L’opener «No Problem», composizione scritta da Duke Jordan, potente e giubilante, è un’incursione nei territori di funk moderno, pur mantenendo la complessità orchestrale di un hard-bop da music-hall, ricco di sfumature ritmiche e cambi di passo. «Calling Me Miss Khadijag» di Lee Morgan, è un inno alla gioia con groove flessuoso e dall’incedere latineggiante dove i tre fiati, a volte all’unisono altre in assolo, disegnano movenze arcuate e facili melodie, arricchite dalle sonorità funkified del mini-moog. «Free For All», a firma Shorter, pur mantenendo il tipico movimento trionfalistico dei Messangers, s’inabissa attraverso un serpentino assolo in libertà vigilata del sax, a meta strada tra Shorter e Coltrane, spezzando gli astringenti vincoli armonici, mentre il piano risposte con un disegno melodico quasi speculare, ma deformato a sua immagine e somiglianza. L’alternanza dei fiati all’unisono e l’incessante lavoro della retroguardia non concedono attimi di pausa. Non a caso, «Sortie» di Curtis Fuller inizia di soppiatto con una muscolare introduzione di batteria, per poi rilanciare con un setoso andamento dei fiati che sembrano saltellare su un ritmica al piccolo trotto che ricorda vagamente i classici della Motown e talune atmosfere esotiche alla Gillespie. Nella seconda parte, il tempo diventa più regolare e poi nuovamente più accidentato, mentre il pianoforte spalma sulle orecchie del fruitore tutta la sua magnificenza; dal canto loro i fiati continuano troneggiare rispettando in pieno l’estetica dei Messengers. «So Tired», a firma Bobby Timmons, viene in parte stravolto dall’inserimento del flauto che riporta subito alla mente il free-bop dilatato e progressivo di certi dischi Eric Dolphy. «Jodie» di Walter Davis Jr. sfugge ad ogni trattamento eccessivamente manipolatorio, ma viene rinfrescata ed avvicinata ad un modulo più trasversale e post bob, specie dal gioco pianistico e dall’angolatura del sax.

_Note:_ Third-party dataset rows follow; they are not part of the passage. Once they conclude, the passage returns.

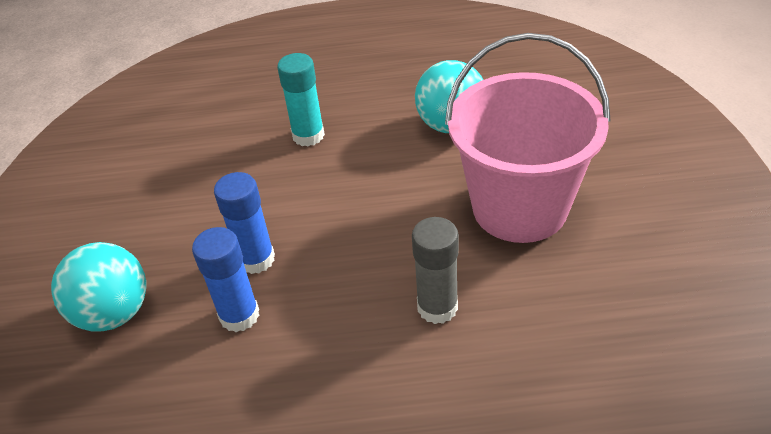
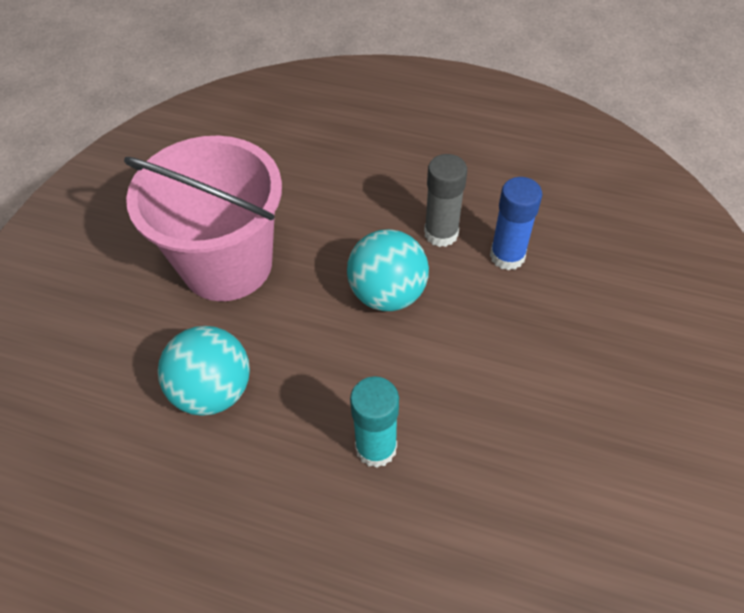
camera: 160 degrees left, 10 degrees up
(114, 313) = (619, 297): turquoise ball -> turquoise ball (387, 293)
(256, 259) = (481, 303): blue glue stick -> none
(437, 307) = (350, 208): grey glue stick -> grey glue stick (441, 233)

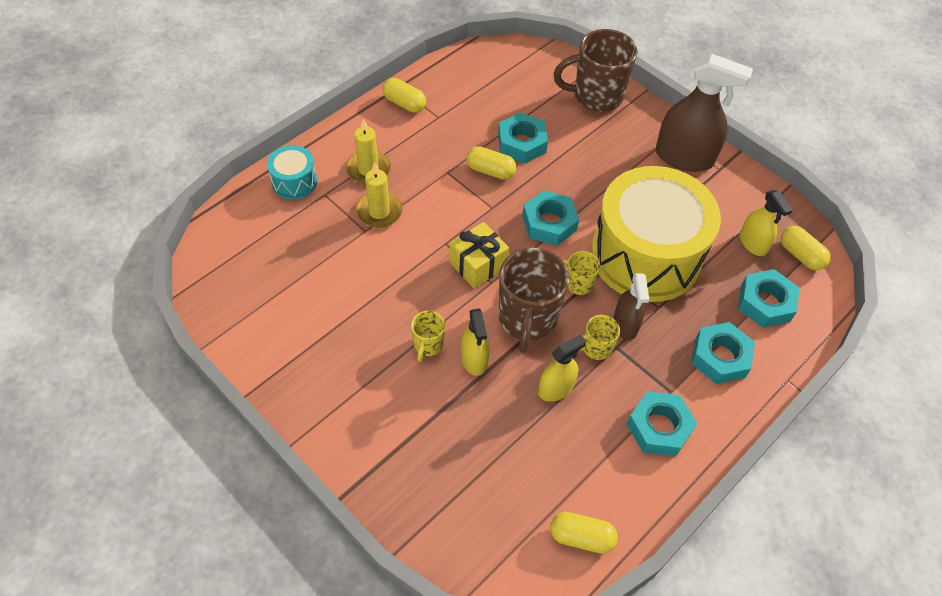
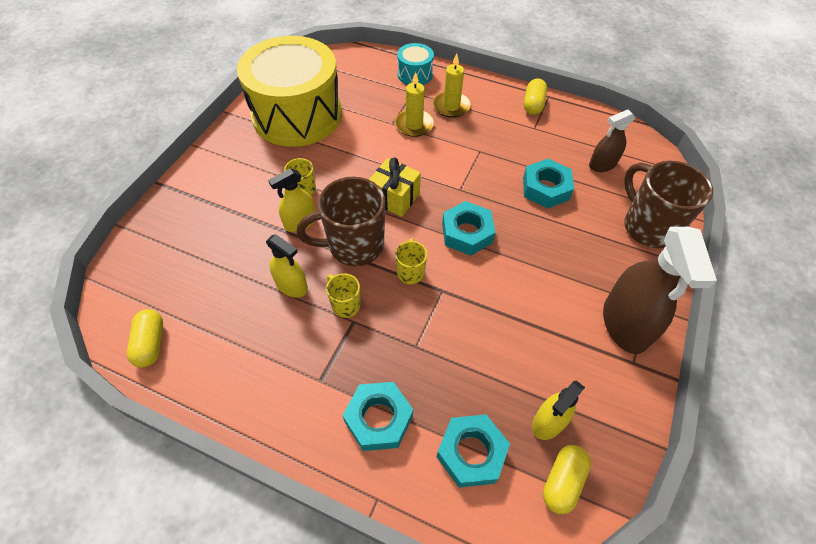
camera: 70 degrees right, 0 degrees up
(490, 171) = (499, 177): yellow capsule -> none
(625, 324) = (382, 322): brown spray bottle -> brown spray bottle (602, 164)
(645, 255) = (473, 319): yellow drum -> yellow drum (297, 115)
(659, 427) = (276, 380): turquoise nut -> none

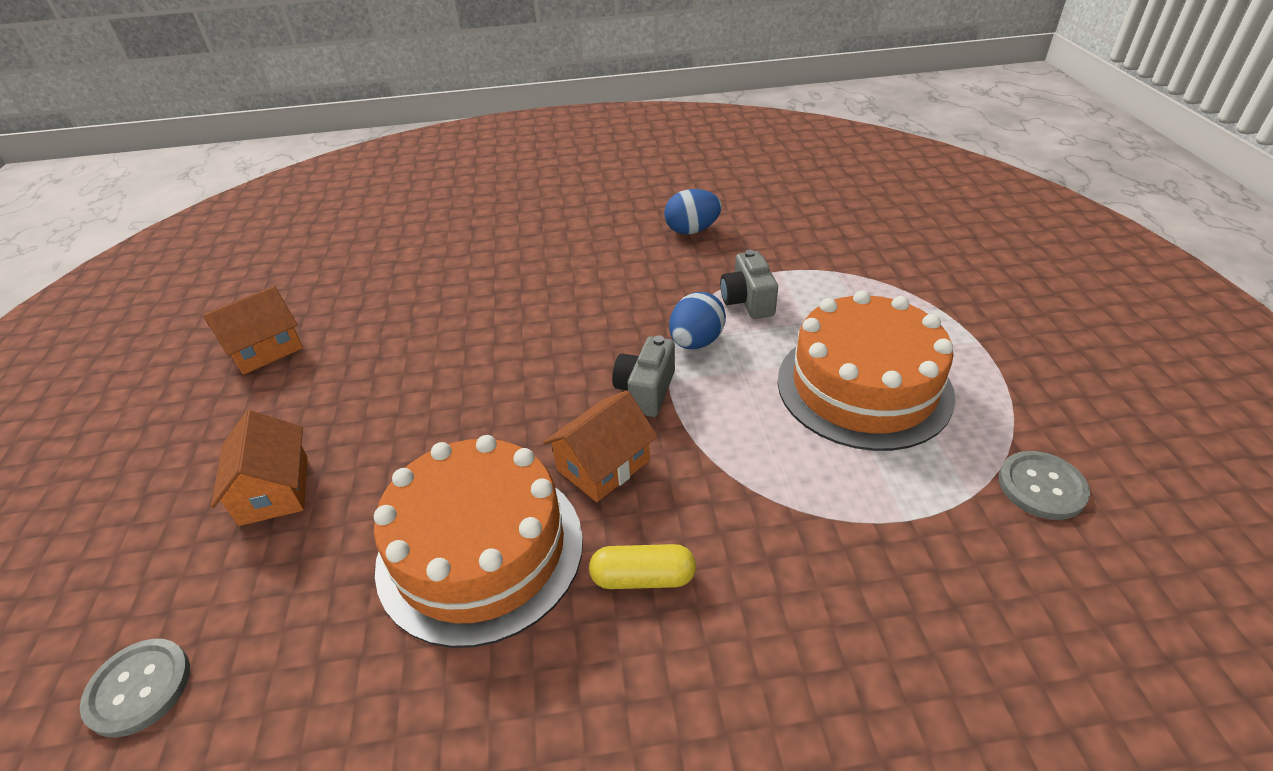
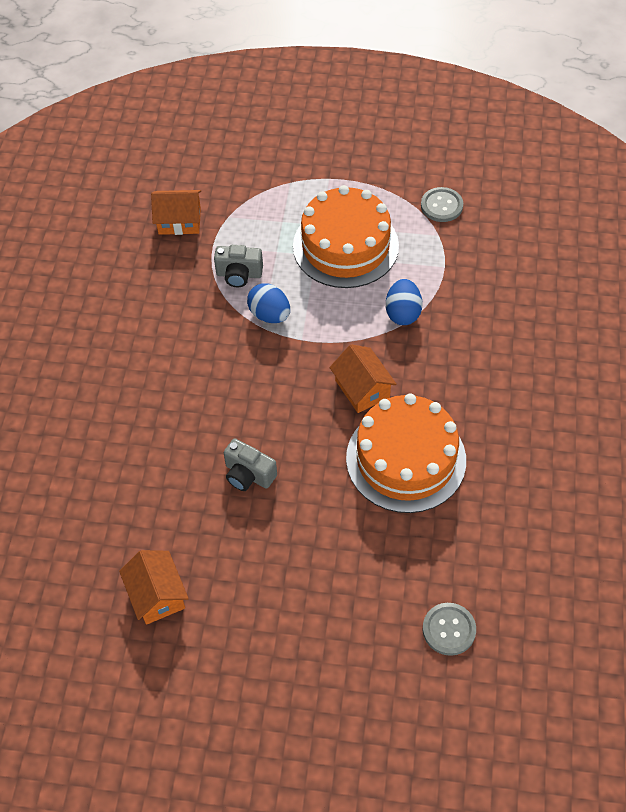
camera: 75 degrees left, 15 degrees up
(274, 490) = (321, 573): orange house -> orange house (179, 221)
(643, 578) = (446, 386): yellow capsule -> none
(646, 391) = (306, 353): grey camera -> grey camera (248, 475)
(692, 230) = (133, 281): blue egg -> blue egg (403, 313)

«One By One» è un brano assai breve, non arriva a quattro minuti, ma come dicevano gli antichi: «in piccol vaso, prezioso unguento». Scritto da Wayne Shorter con il suo metodo introspettivo, ne conserva il mood quasi esoterico, dove ad ogni cambio di passo sembra che debba accadere qualcosa di sconvolgente. L’effetto suspance, tipico delle composizioni shorteriane viene arricchito da un’originale lettura da parte dei solisti dell’ensemble. «We Dot» di J.J.Johnson è il componimento dalla sintomatologia più retrò, dove il battito tipico dello swing, viene trapiantato in un humus decisamente più avventuroso ed R&B. In chiusura, la ripresa di «No Problem», restituita la mondo degli uomini con un lisergico remix space-funk alla Norman Whitefield, tanto che sarebbe stata perfetta in un contesto soul-funk anni Settanta. Nel complesso «ART Of The Messangers» di Alex Semprevivo, non solo rispetta la conformazione modulare della premiata ditta Blakey senza stravolgerne il senso per eccesso di diversità, ma ne attualizza il significato e, forse, lo rende accessibile perfino alle generazioni Web 4.0.